Directing this new era for Alajuela is playwright Jorge Arroyo, an alajuelense whose plays and books have won national and international awards and whose ambitious work, “Tertulia de los Espantos,” opened the theater’s premier season.
Situated in the center of town, one block from the Central Park and facing JuanSantamaríaPlaza, the theater was built in 1956 to replace an earlier theater and ballroom built on the site in the early 1900s that once housed plays, orchestras and balls from the glamorous art deco period. But for most of the past 50 years the building has been idle and boarded up, used occasionally for programs or as dressing rooms for street activities.

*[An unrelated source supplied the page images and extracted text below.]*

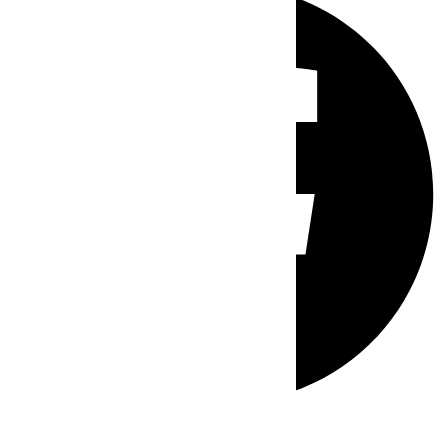
Whatsapp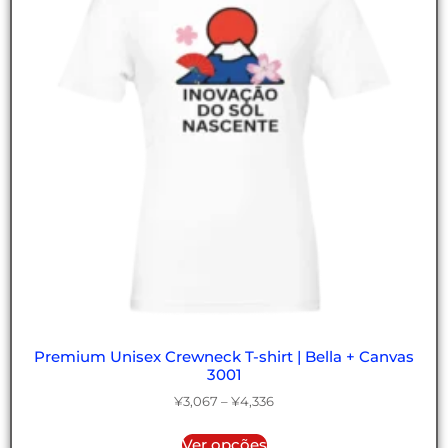
Premium Unisex Crewneck T-shirt | Bella + Canvas
3001
¥
3,067
–
¥
4,336
Ver opções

Now totally refurbished and dressed up as part of the civic program Alajuela 2010, the building has been restructured to meet modern building codes and to provide comfortable seating and elegant lobbies for theater patrons – 21st-century elegance with a 19th-century touch. A European-style café will soon enhance theater evenings.
During last week’s grand opening for an invitation-only audience, the theater’s lights went on for the first performance of “Tertulia de los Espantos” (“Gathering of Ghosts”), an original drama that brings together the legends and lore, much of it scary, of each of the provinces of Costa Rica. This gathering of the cart without oxen, the headless priest, El Cadejos (the man turned dog) and other spirits that haunt Tico lore makes up a multifaceted work tied together with narration and marionettes.

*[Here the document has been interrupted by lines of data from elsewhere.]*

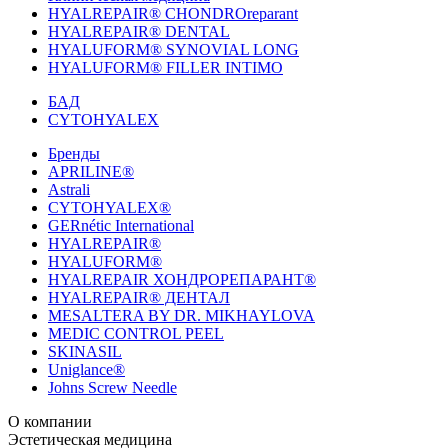
HYALREPAIR® CHONDROreparant
HYALREPAIR® DENTAL
HYALUFORM® SYNOVIAL LONG
HYALUFORM® FILLER INTIMO
БАД
CYTOHYALEX
Бренды
APRILINE®
Astrali
CYTOHYALEX®
GERnétic International
HYALREPAIR®
HYALUFORM®
HYALREPAIR ХОНДРОРЕПАРАНТ®
HYALREPAIR® ДЕНТАЛ
MESALTERA BY DR. MIKHAYLOVA
MEDIC CONTROL PEEL
SKINASIL
Uniglance®
Johns Screw Needle
О компании
История компании
Эстетическая медицина
Научный центр
Учебный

Featured are 29 actors from two drama groups, Teatro Carpe Diem, directed by Marcos Araya, and Grupo Sombrero Rojo, led by Rodolfo Oreamuno.
One of the stars on opening night, Jan. 30, was President Oscar Arias, who praised the city of Alajuela for its vision in recuperating not only the building but also the Costa Rican “culture and history formed by our ancestors,” adding that this may spur the recuperation of a dispersed and isolated society by encouraging people to come together in town centers to enjoy their culture.
Regular performances of “Tertulia” begin at 7:30 p.m. Friday to Sunday through next weekend. Admission is ¢2,000 ($3.80), ¢1,500 ($2.90) for students with school ID and ¢1,000 ($1.90) for older adults. Tickets are available at the ticket booth from 4 to 7 p.m. on performance days. Advance reservations may be made by calling 436-2362.
Matinee children’s programs and “Golden Wednesday” performances for senior citizens are scheduled for later in the season.
Future programs will feature local, national and international artists.